# Calling Clever Pc Whizzes



## bry1975 (Feb 6, 2004)

Hi there,

Well does this Lcd monitor seem good with the spec???

http://cgi.ebay.co.uk/New-Philips-190B5-19...1QQcmdZViewItem

Thanks

Bry


----------



## sssammm (Oct 7, 2003)

+VAT AND DELIVERY!

NOT THE BEST DEAL AROUND

SAM


----------



## bry1975 (Feb 6, 2004)

Lol I know, i've now seen a much better deal



sssammm said:


> +VAT AND DELIVERY!
> 
> NOT THE BEST DEAL AROUND
> 
> SAM


----------



## foztex (Nov 6, 2005)

Its a good price for that size monitor Bry. BUT if you are after watching video on it it has got a very slow response time (25ms) for video I would go for something below 8 ms.

You can certainly get new monitors with 4ms response for around 200 quid. Check out Pixmania for new stuff and Morgan computers 

for new and great deals on reconditioned and overstocked stuff.

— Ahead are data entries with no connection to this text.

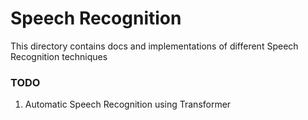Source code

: # Speech Recognition
This directory contains docs and implementations of different Speech Recognition techniques

### TODO
1. Automatic Speech Recognition using Transformer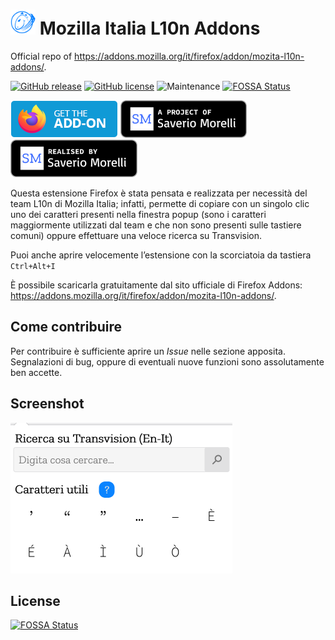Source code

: # <img src="img/icon-dark-96.png" width="40px" alt=""></img> Mozilla Italia L10n Addons
Official repo of https://addons.mozilla.org/it/firefox/addon/mozita-l10n-addons/.

[![GitHub release](https://img.shields.io/github/release/Sav22999/mozita-l10n-addons.svg)](https://github.com/Sav22999/mozita-l10n-addons/releases/) [![GitHub license](https://img.shields.io/github/license/Sav22999/mozita-l10n-addons.svg)](https://github.com/Sav22999/mozita-l10n-addons/blob/master/LICENSE) ![Maintenance](https://img.shields.io/badge/Maintained%3F-yes-green.svg)
[![FOSSA Status](https://app.fossa.io/api/projects/git%2Bgithub.com%2FSav22999%2Fmozita-l10n-addons.svg?type=shield)](https://app.fossa.io/projects/git%2Bgithub.com%2FSav22999%2Fmozita-l10n-addons?ref=badge_shield)

[<img src="img/badge.png" height="60px">](https://addons.mozilla.org/it/firefox/addon/mozita-l10n-addons/) [<img src="img/a-project-of.png" height="60px" />](https://saveriomorelli.com) [<img src="img/realised-by.png" height="60px" />](https://saveriomorelli.com)

Questa estensione Firefox è stata pensata e realizzata per necessità del team L10n di Mozilla Italia; infatti, permette di copiare con un singolo clic uno dei caratteri presenti nella finestra popup (sono i caratteri maggiormente utilizzati dal team e che non sono presenti sulle tastiere comuni) oppure effettuare una veloce ricerca su Transvision.

Puoi anche aprire velocemente l’estensione con la scorciatoia da tastiera `Ctrl+Alt+I`

È possibile scaricarla gratuitamente dal sito ufficiale di Firefox Addons: https://addons.mozilla.org/it/firefox/addon/mozita-l10n-addons/.

## Come contribuire
Per contribuire è sufficiente aprire un _Issue_ nelle sezione apposita. Segnalazioni di bug, oppure di eventuali nuove funzioni sono assolutamente ben accette.

## Screenshot

<img src="screenshots/screenshot.png" alt="Screenshot" style="zoom:50%;" />

## License
[![FOSSA Status](https://app.fossa.io/api/projects/git%2Bgithub.com%2FSav22999%2Fmozita-l10n-addons.svg?type=large)](https://app.fossa.io/projects/git%2Bgithub.com%2FSav22999%2Fmozita-l10n-addons?ref=badge_large)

Another thing I noticed on your linked page is that there is a warning that VAT will be added, I am not sure but does this mean the bid price is ex VAT?

Foz


----------



## bry1975 (Feb 6, 2004)

Thanks Foz,

You sure need to know your stuff, saw a Sharp monitor they didn't advertise 30ms response time









Would've been slooooooooooooooooow



foztex said:


> Its a good price for that size monitor Bry. BUT if you are after watching video on it it has got a very slow response time (25ms) for video I would go for something below 8 ms.
> 
> You can certainly get new monitors with 4ms response for around 200 quid. Check out Pixmania for new stuff and Morgan computers
> 
> ...


----------